Wednesday, September 19, 2012

Where's The Emotion?


I subbed an old but revamped personal essay to my critique group last night. The subject was something very meaningful to me and it's filled with description. In fact, it could be a writing exercise in describing a place. This morning, I found the first critique on the essay. The biggest fault the critter found was the lack of emotion. 

She went on to say that the descriptions were fine but there was no reaction on my part to what I'd been trying to show the reader. She also said that she knew the emotion was there, but it was still inside the writer. It had not come through in the words that were written. 

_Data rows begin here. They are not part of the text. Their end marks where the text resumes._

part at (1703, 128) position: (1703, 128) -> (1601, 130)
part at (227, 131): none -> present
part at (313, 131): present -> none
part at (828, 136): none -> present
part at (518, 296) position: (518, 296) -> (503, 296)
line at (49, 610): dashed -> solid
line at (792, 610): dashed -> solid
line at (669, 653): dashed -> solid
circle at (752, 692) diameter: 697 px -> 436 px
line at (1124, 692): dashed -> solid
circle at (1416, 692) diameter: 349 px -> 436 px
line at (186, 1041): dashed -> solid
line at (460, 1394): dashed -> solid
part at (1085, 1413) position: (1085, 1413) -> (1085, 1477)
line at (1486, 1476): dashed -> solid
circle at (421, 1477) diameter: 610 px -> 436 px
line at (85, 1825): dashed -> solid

When I sat back and took a good, hard look at the essay again, I realized she was right. There were lots of things to bring the reader into the farmhouse I wrote about, but the joy, the amazement, the puzzlement, the homesickness--none of those came through like they should. The essay, as it stands now, would have little chance of ever being published.

Numerous writers run into this problem. Part of the reason is that the writer lived it and felt it so doesn't make it clear to the reader. Readers are great people but they aren't mind readers. We, as writers, need to spell it out. Every action requires a reaction. Seems I was told that in a psychology class long ago, and it can apply to writing with emotion.

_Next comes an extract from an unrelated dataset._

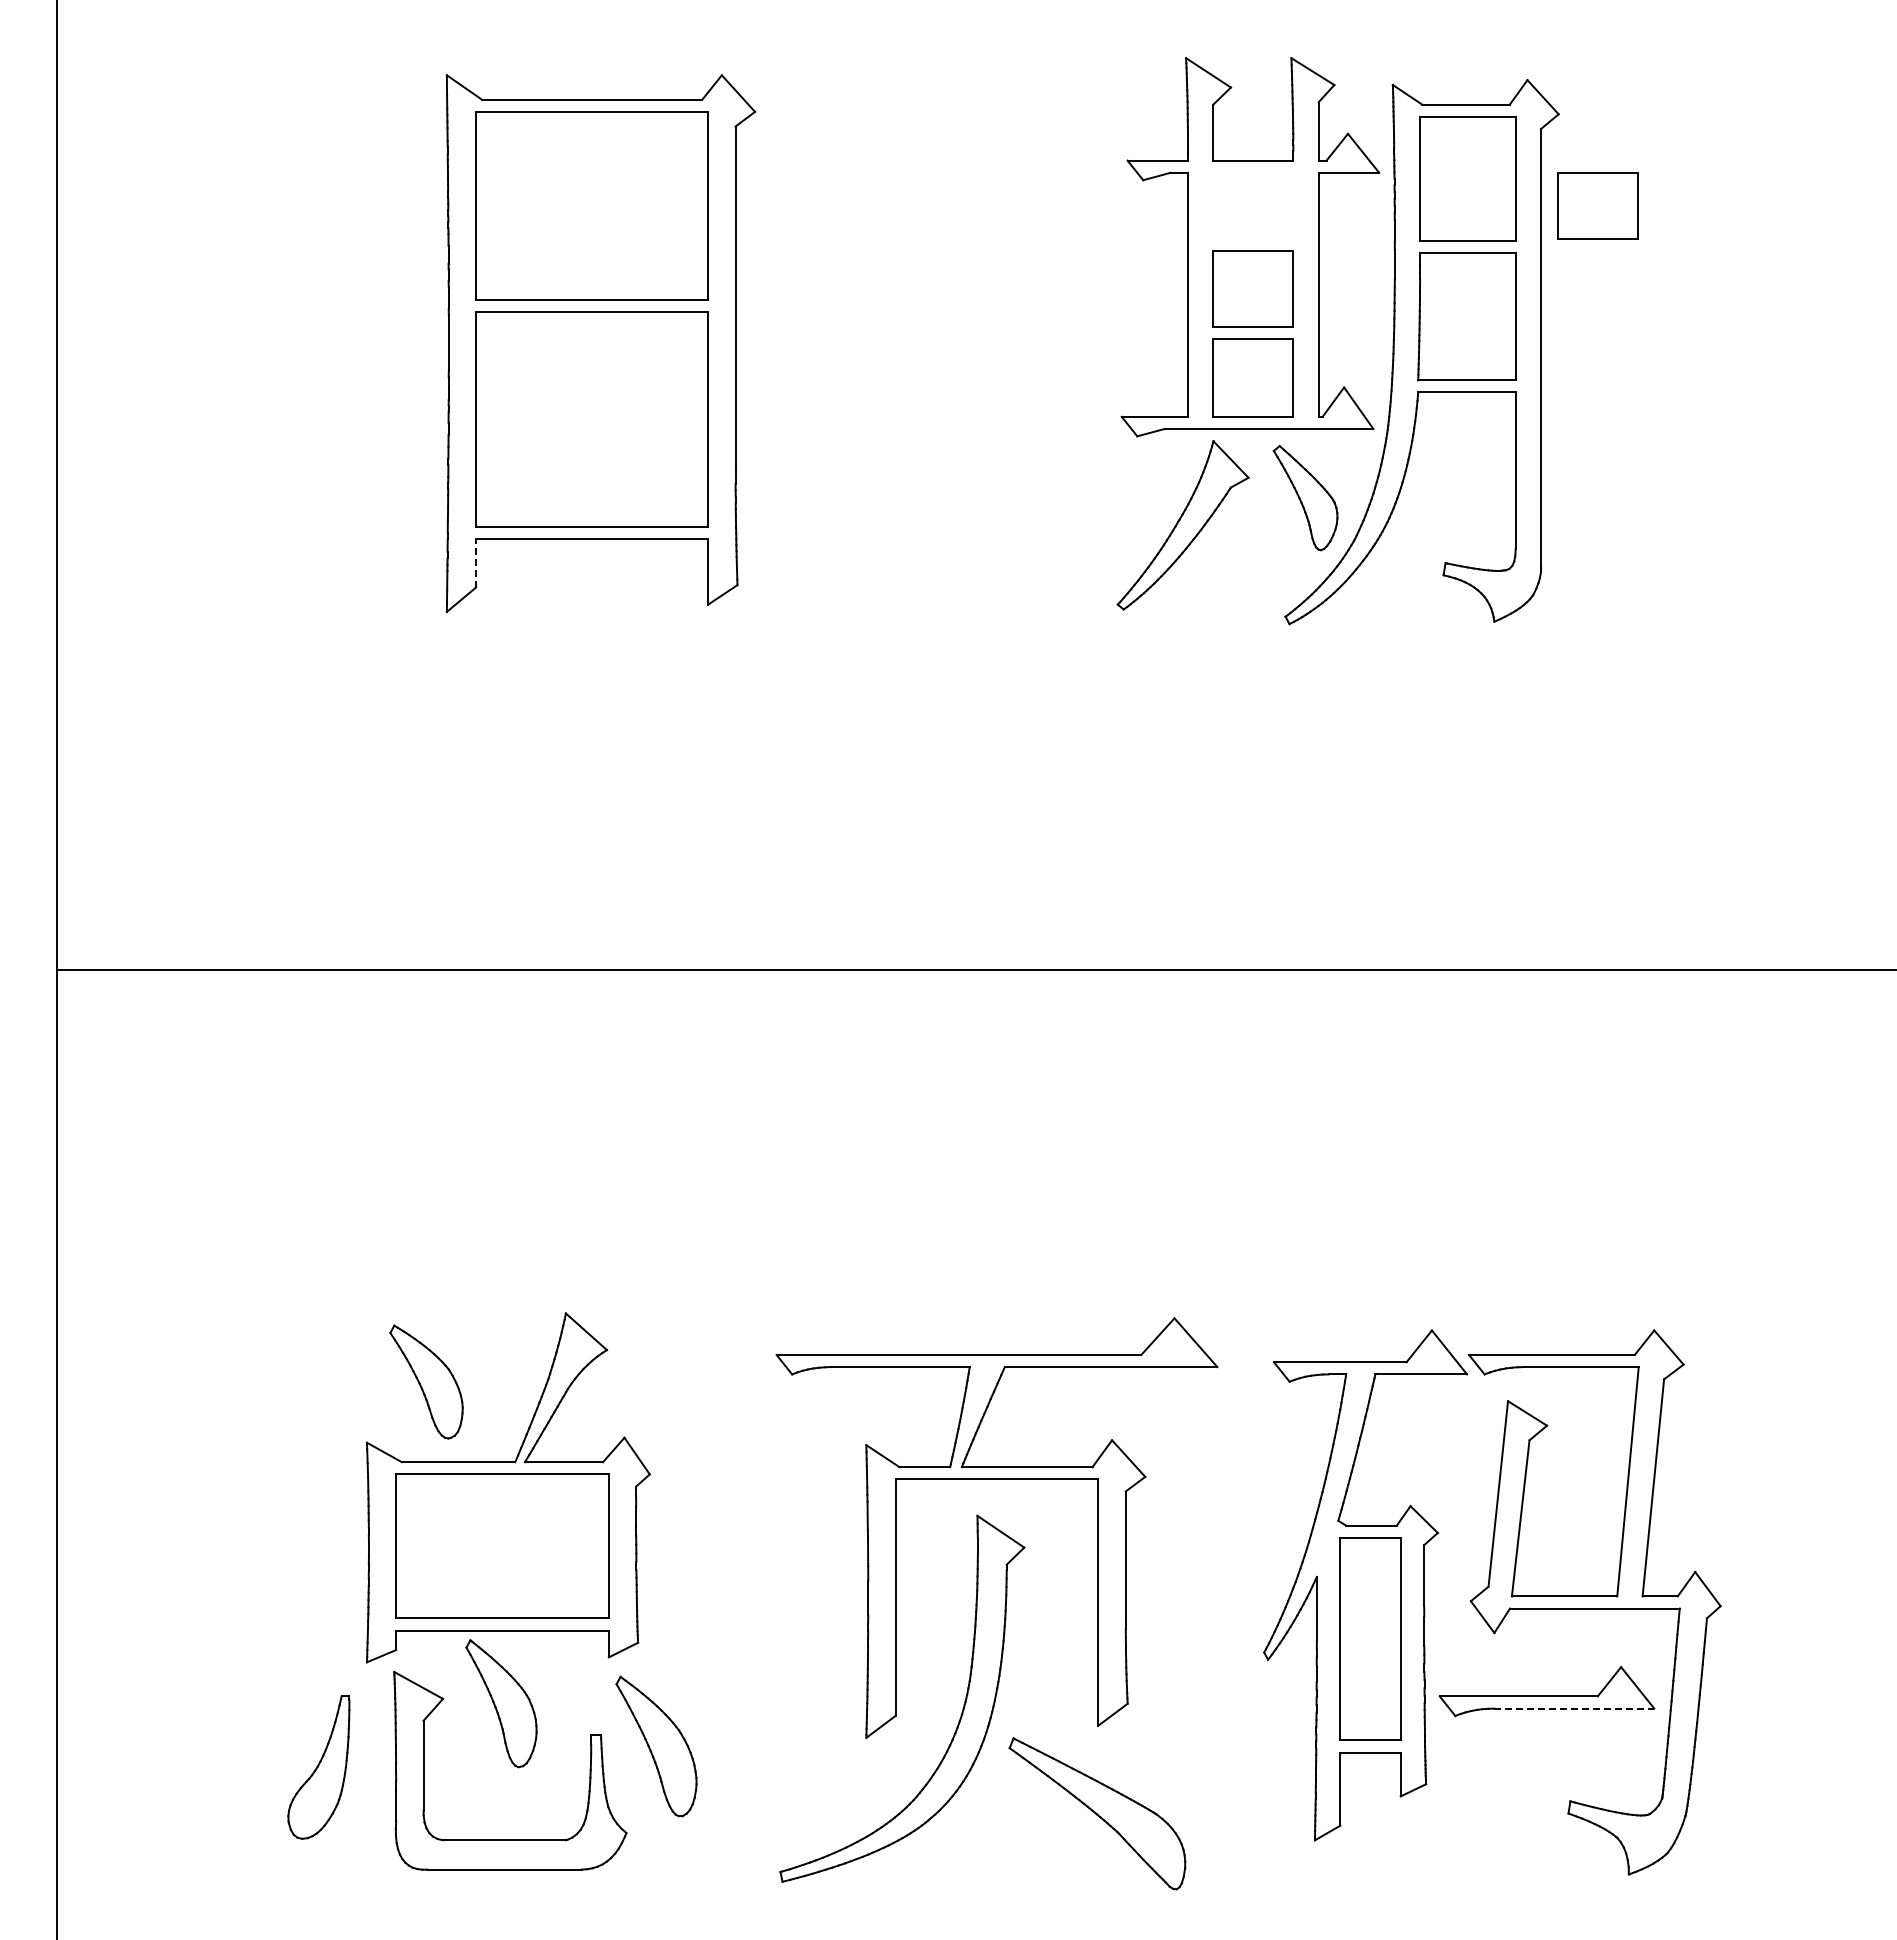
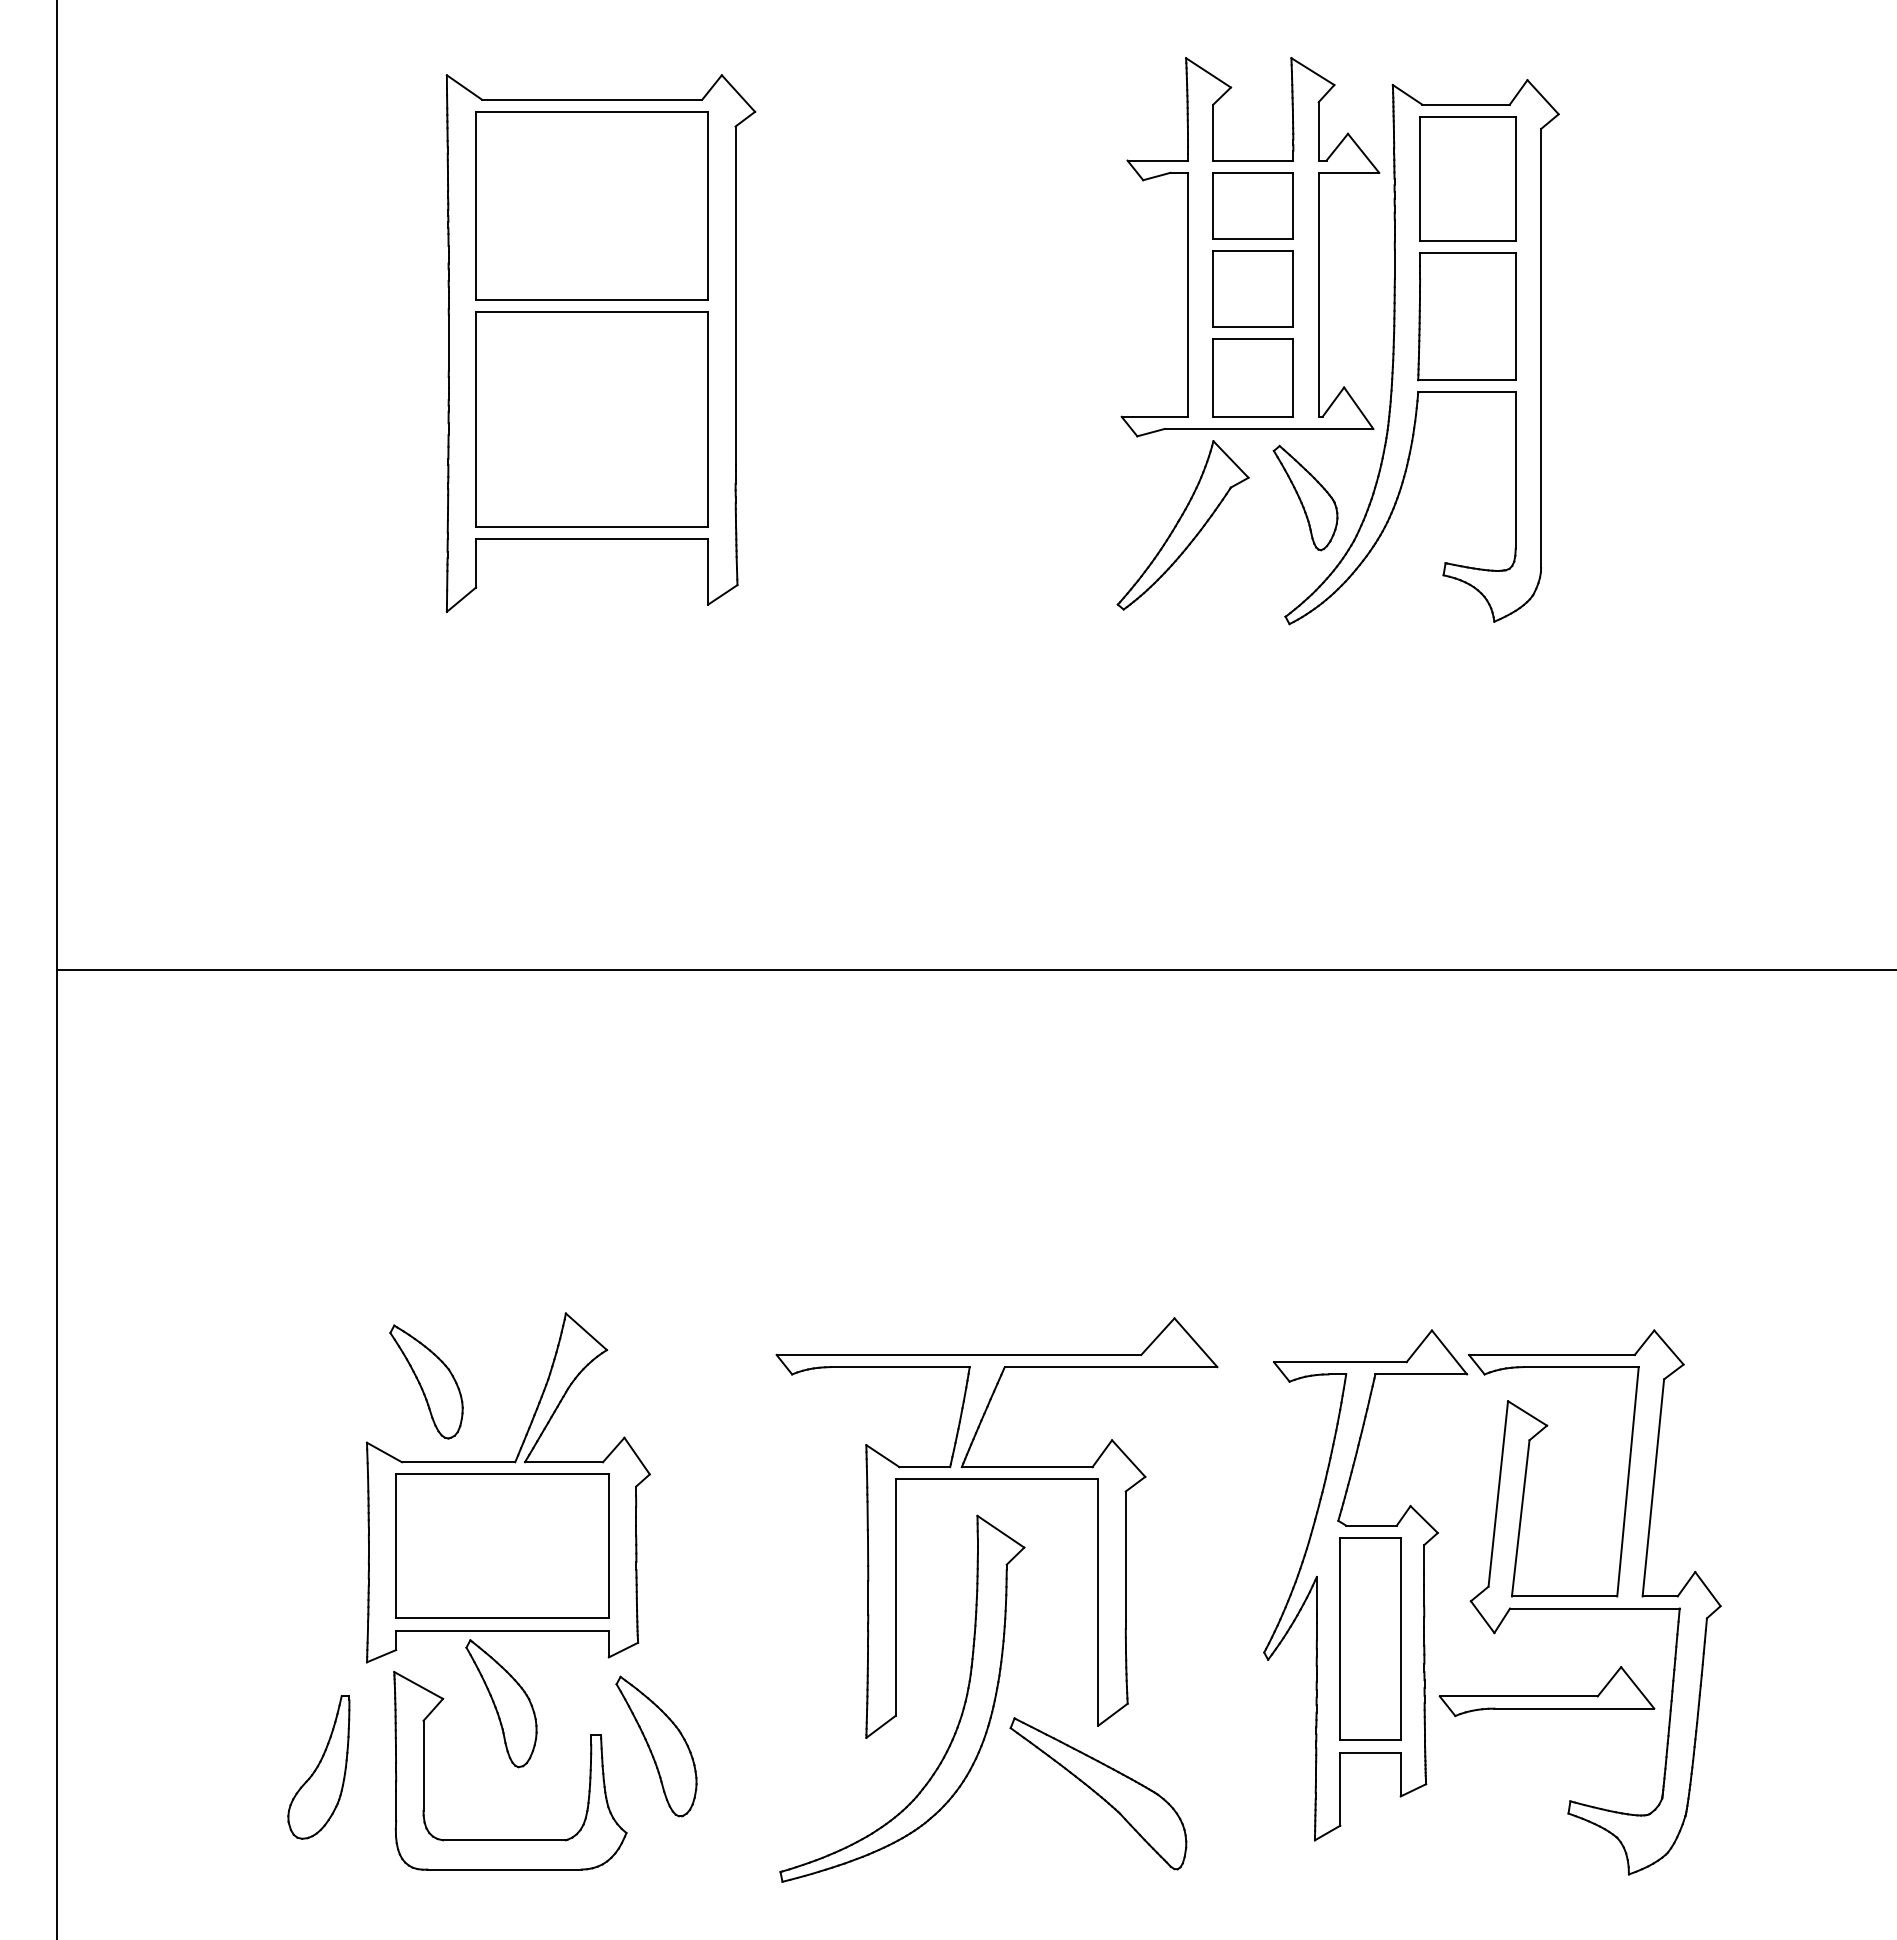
part at (1597, 205) position: (1597, 205) -> (1252, 205)
line at (476, 562): dashed -> solid
line at (1574, 1708): dashed -> solid
part at (1097, 1813) position: (1097, 1813) -> (1098, 1793)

Another reason some essays or memoir stories lack emotion is the writer's reluctance to expose their own deep feelings. Conscious or sub-conscious? It could be either one. We need to train ourselves to open up, to delve deep for that emotion that we sometimes try to bury so no one will know our true feelings. Do we know why? Quite often we probably don't. We need to allow ourselves to let it all spill out for the sake of a good story. We need to show a reaction to whatever is taking place in what we're writing. If we write, we must be willing to expose our feelings to the reader. We want them to react with emotion to what we've written. A whole lot of paragraphs with beautiful description isn't going to result in that.

When you finish writing an essay or memoir story, go through and highlight the number of places where you showed emotion. Are there a lot of highlighted areas, a pitiful few, or even none? 

Do you have trouble writing with emotion? Why or why not? Any tips for other writers? Tell us in a comment.

My job today is to rewrite that essay. I like it enough to begin a lifesaving job on it.